Source records:
====================

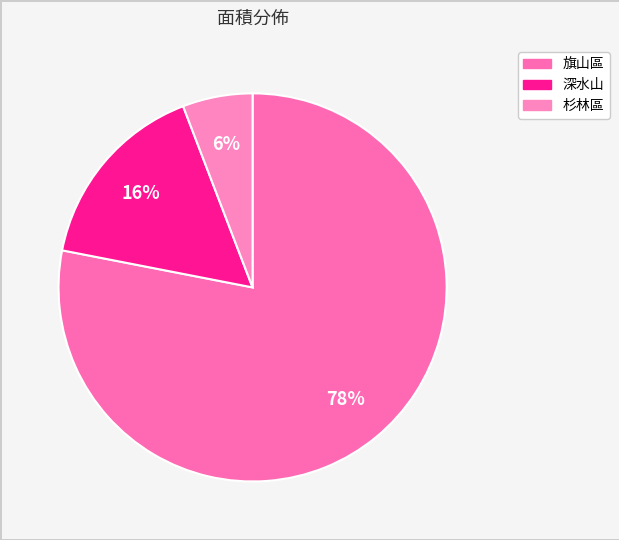

What percentage is the 深水山 slice, to the nearest percent?

16%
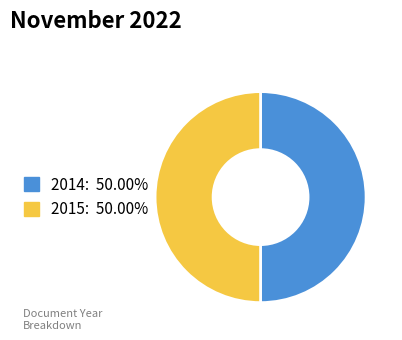

Approximately how many times larger is the value at 2014 compared to 2015?

1.0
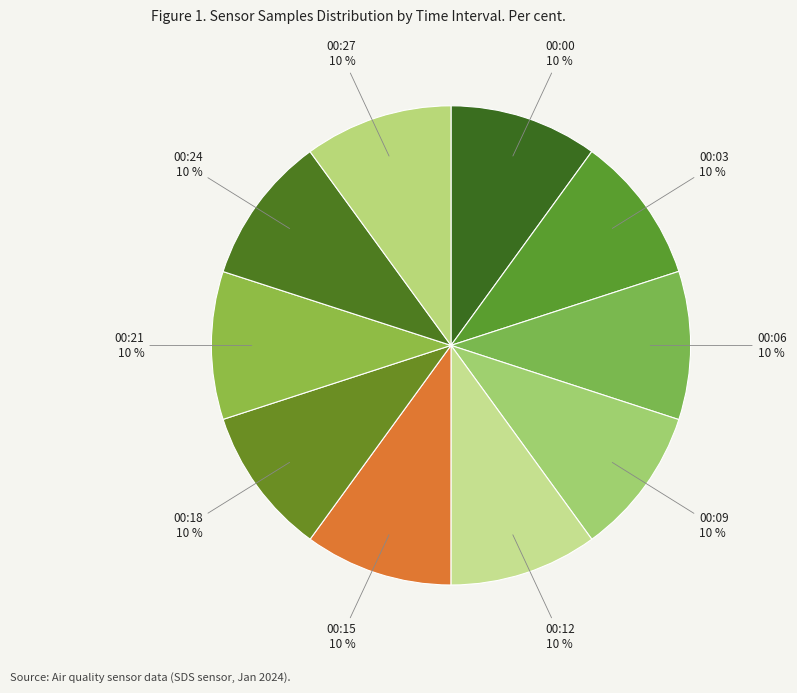

Count the number of slices in the pie.

10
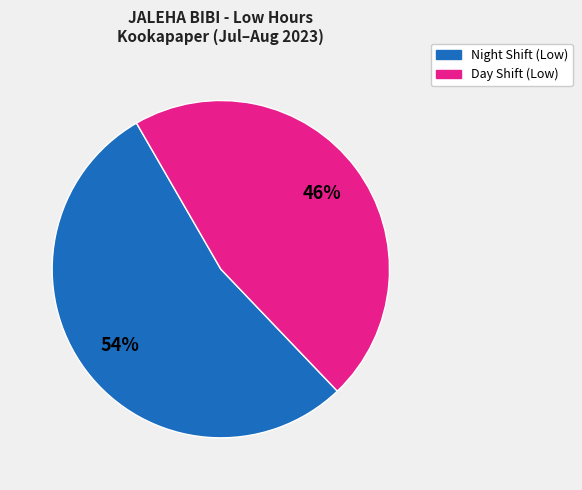

To the nearest percent, what is the difference between the largest and smallest slice percentages?

8%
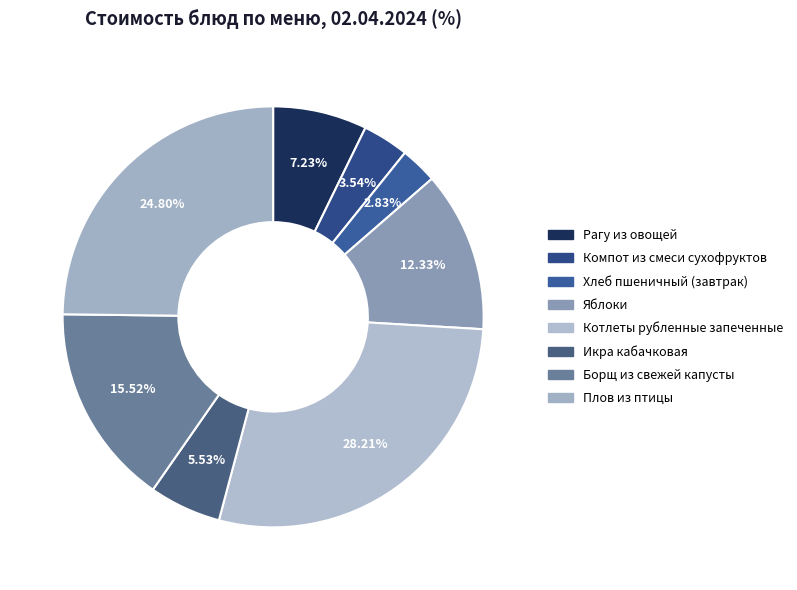

How many segments does this pie chart have?

8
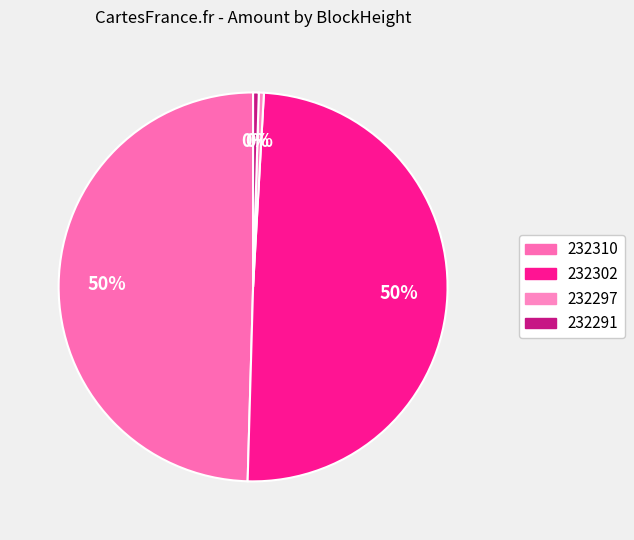

Is there any slice that represents more than half of the pie?

No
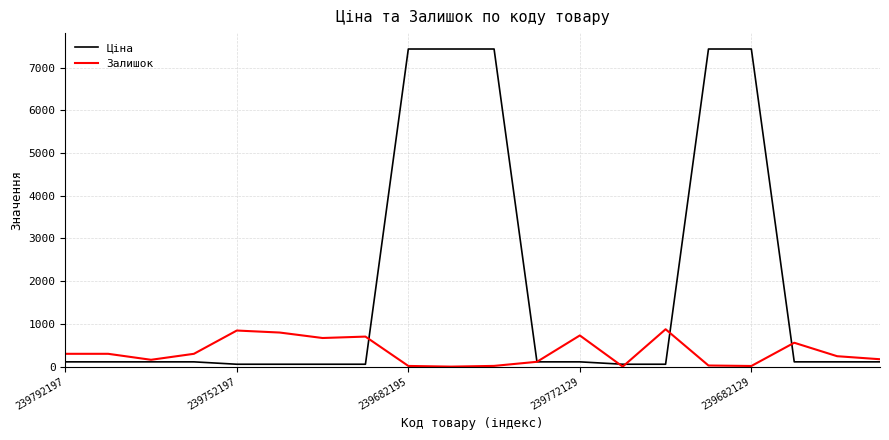

How many values in the Ціна series are below 111?

6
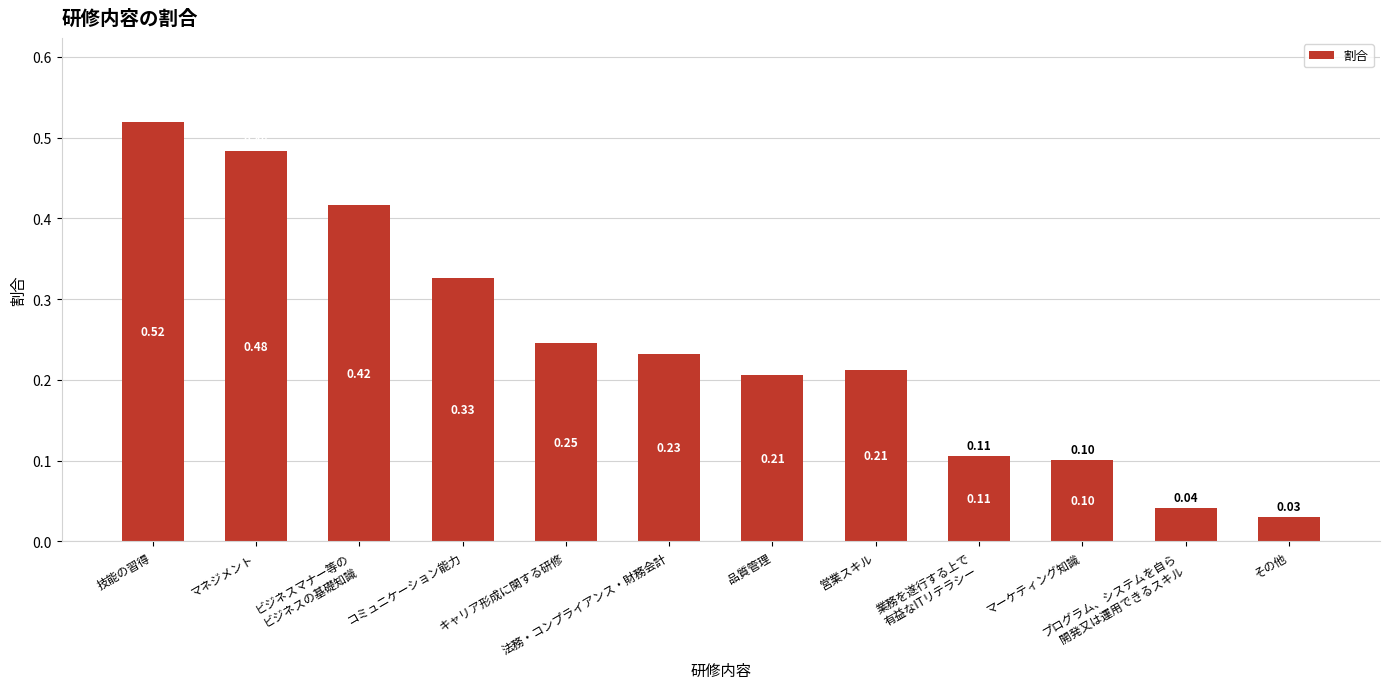

Are the bars horizontal?

No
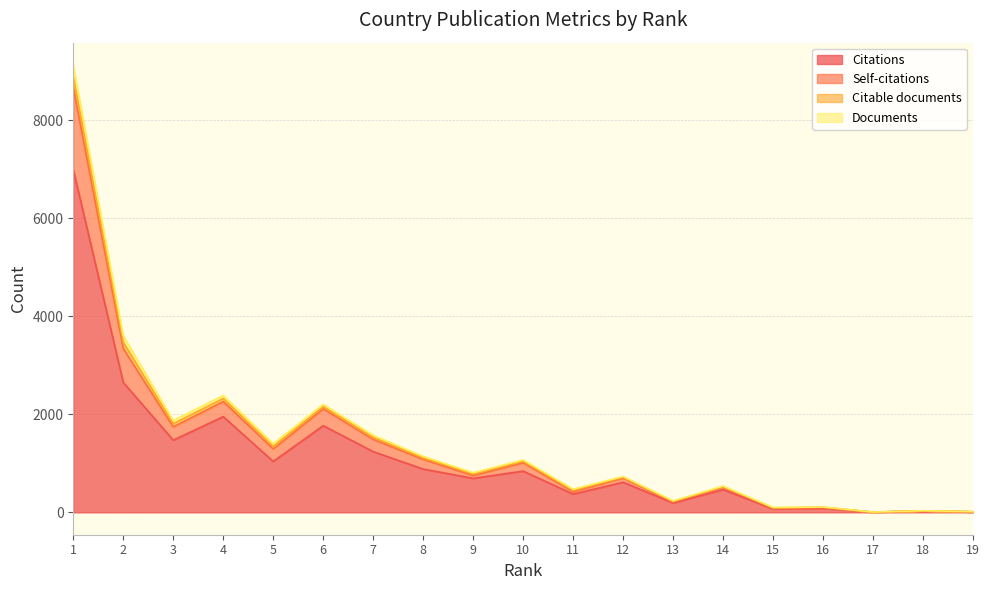

What is the lowest value of the Citations series?

4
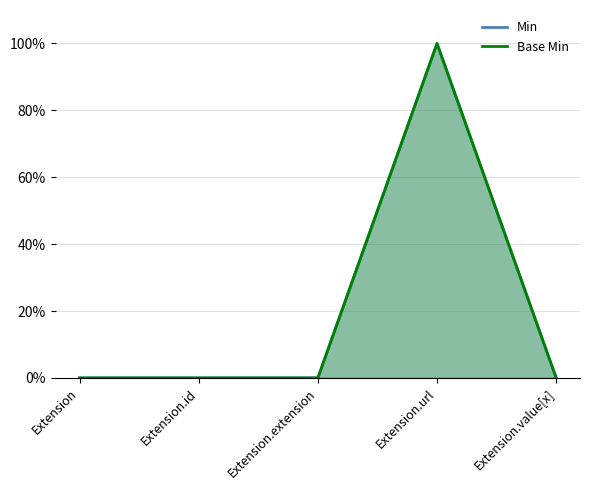

Is it true that Base Min equals 1 at Extension?

False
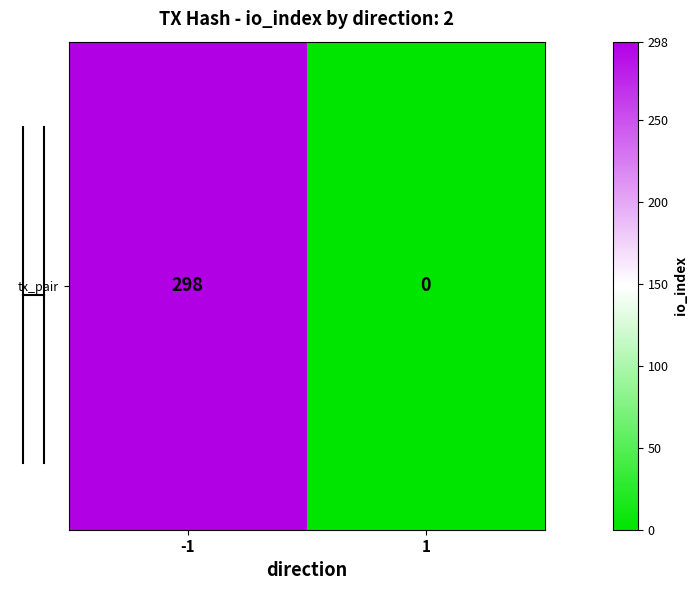

Reading left to right, transcribe all the data shown in this chart.

-1=298	1=0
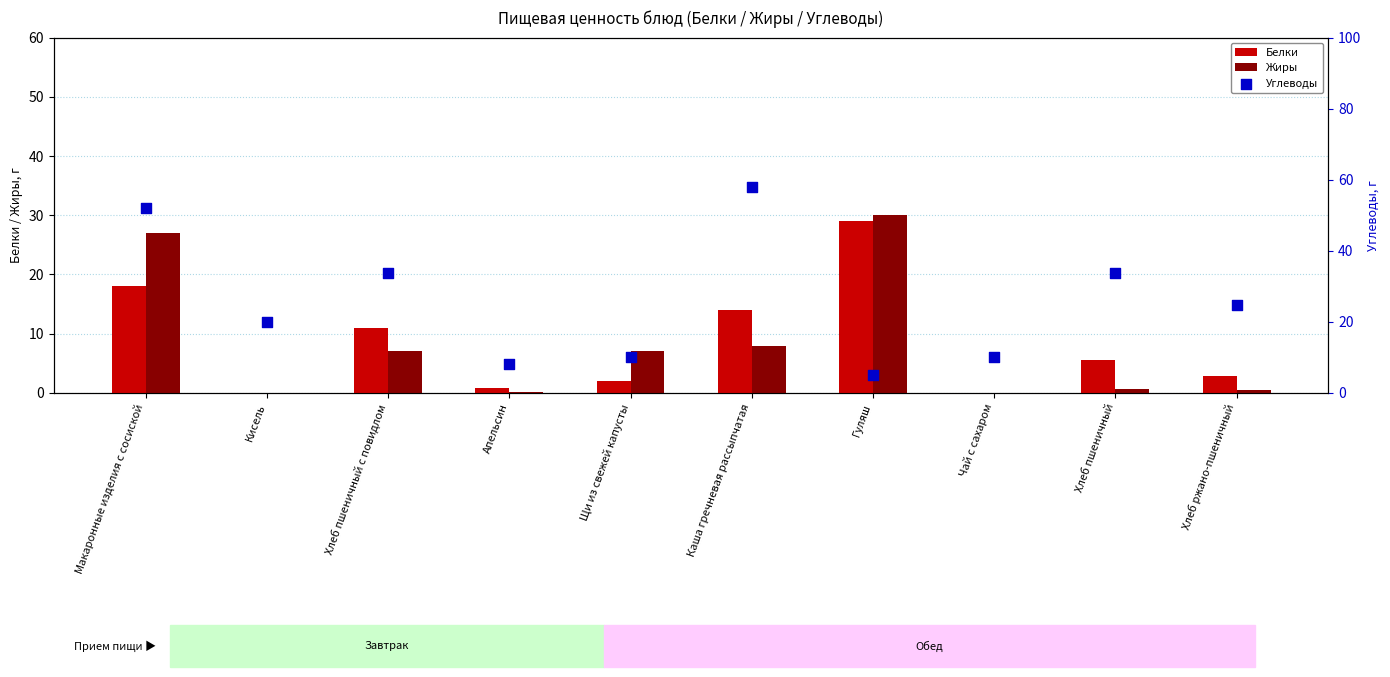

Which series reaches the minimum Y coordinate?

Белки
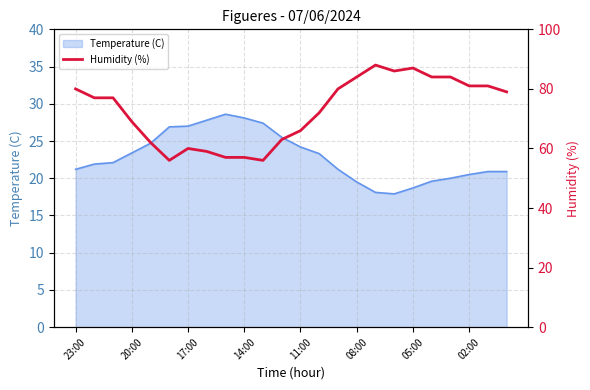

Is it true that Temperature (C) equals 16.2 at 17:00?

False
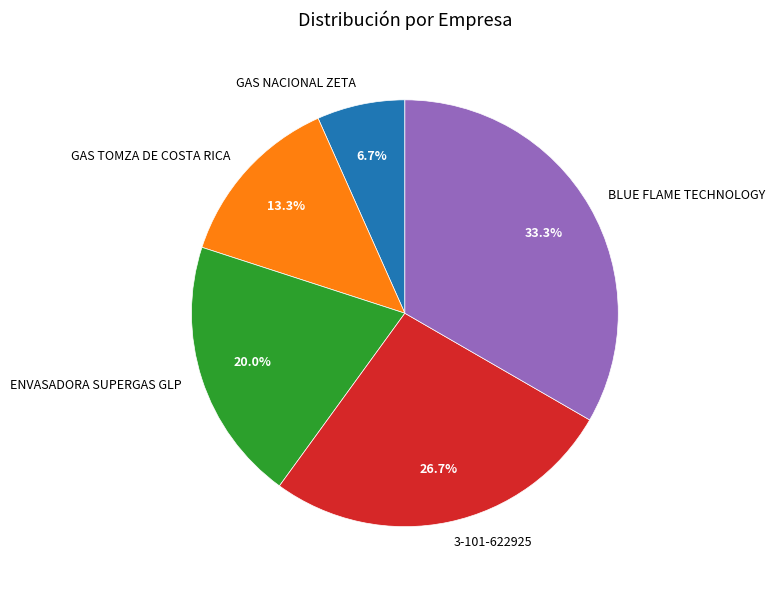

Does GAS NACIONAL ZETA account for over 50% of the chart?

No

====================

■ Task directions ■
Render every line of the items above as a Markdown table with the columns No. and Text, skipping blank lines and leaving out the pictures.

■ Response to this task ■
| No. | Text |
|---|---|
| 1 | What percentage is the 深水山 slice, to the nearest percent? |
| 2 | 16% |
| 3 | Approximately how many times larger is the value at 2014 compared to 2015? |
| 4 | 1.0 |
| 5 | Count the number of slices in the pie. |
| 6 | 10 |
| 7 | To the nearest percent, what is the difference between the largest and smallest slice percentages? |
| 8 | 8% |
| 9 | How many segments does this pie chart have? |
| 10 | 8 |
| 11 | Is there any slice that represents more than half of the pie? |
| 12 | No |
| 13 | How many values in the Ціна series are below 111? |
| 14 | 6 |
| 15 | Are the bars horizontal? |
| 16 | No |
| 17 | What is the lowest value of the Citations series? |
| 18 | 4 |
| 19 | Is it true that Base Min equals 1 at Extension? |
| 20 | False |
| 21 | Reading left to right, transcribe all the data shown in this chart. |
| 22 | -1=298	1=0 |
| 23 | Which series reaches the minimum Y coordinate? |
| 24 | Белки |
| 25 | Is it true that Temperature (C) equals 16.2 at 17:00? |
| 26 | False |
| 27 | Does GAS NACIONAL ZETA account for over 50% of the chart? |
| 28 | No |